The budget is great and getting up to 25% off fees is great too. In Dublin West, the issues that come up are as much about accessibility and not being able to secure baby rooms in the community. It is putting people and women off coming back to work, or they have to drive ridiculous journeys to access a crèche. These things add up over time. I do not think any woman who sets out to do well in her career envisages these barriers to employment. Sometimes it just becomes too much between the cost, the extra travelling and the juggle. We need a vision for what the alternative looks like or what we are moving towards. I would like to see more capital investment opportunities for crèches. I believe in the community crèche model. It is a successful model. It has its issues but with political will, it can be the template. It is a format we can develop so we can open not-for-profit crèche in our communities that are highly subsidised. That will bring us on a journey towards what can be a public system.

I was in Iceland on that trip with Senator Hoey. I believe it is the right of a child to have an education that is appropriate to their age from a certain age. Having that support from a certain age as a given has transformed Iceland's society and economy. It also levels the playing field between men and women with regard to opportunities and the gender pay gap. It starts with shared parental leave as one pillar but the expectation is that the system will support families and children. It is the right of the child to spend as much time with, and be raised as much by, their father or the second parent as the first and it is the right of any parent to have access to affordable and accessible childcare. It is commonplace enough around Europe. I am thinking of France, Iceland and Finland, where there are day parents to close the gap until the child starts in a community crèche at 18 months or two years. In some countries, such as Australia for instance, it might even be older.
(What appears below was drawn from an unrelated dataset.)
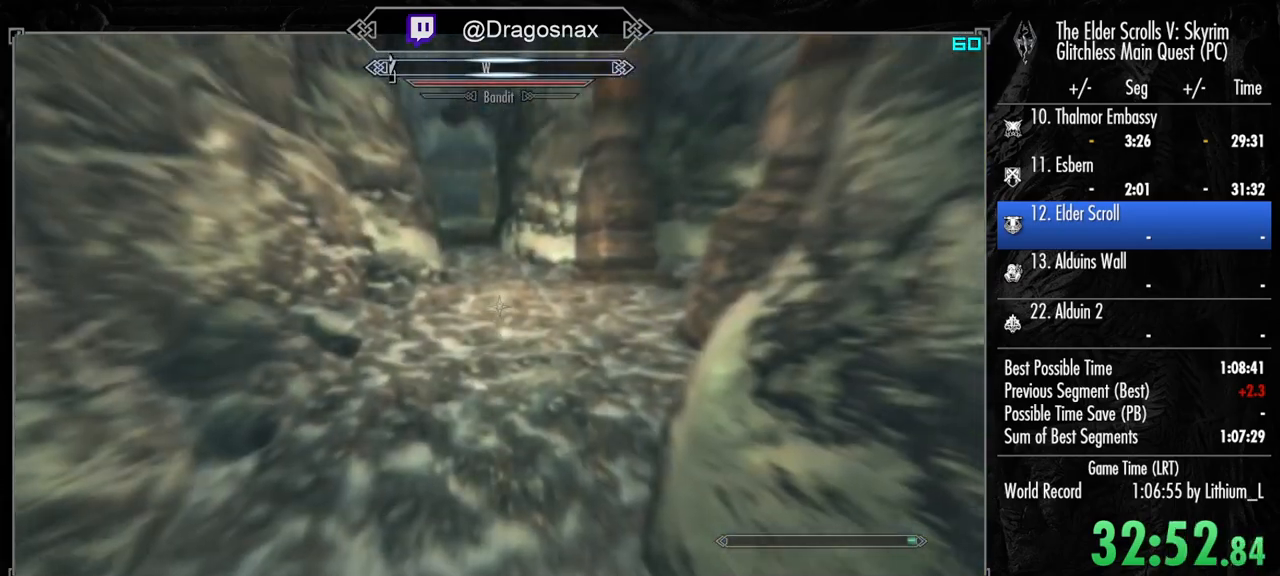
{"keys": ["shift", "w"], "mouse": [], "mouse_move": "still", "events": []}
We seem to have moved entirely into a system where crèches are the only environment where there are subsidies. We are not looking closely enough at childminding and day parents, as they are called, which works in other countries. We are registering childminders, and they get up to €15,000 tax-free in Ireland, but we should be giving more to make those environments what we want them to be and formalising that system of day parents. That is a model that can help us through the baby rooms and the smaller ages. It would bridge the gap before we get into expanding the community crèche model, which can ultimately bring us to a public service and a dependable, education-first childcare system, centred on the rights of the child, that we can all rely on.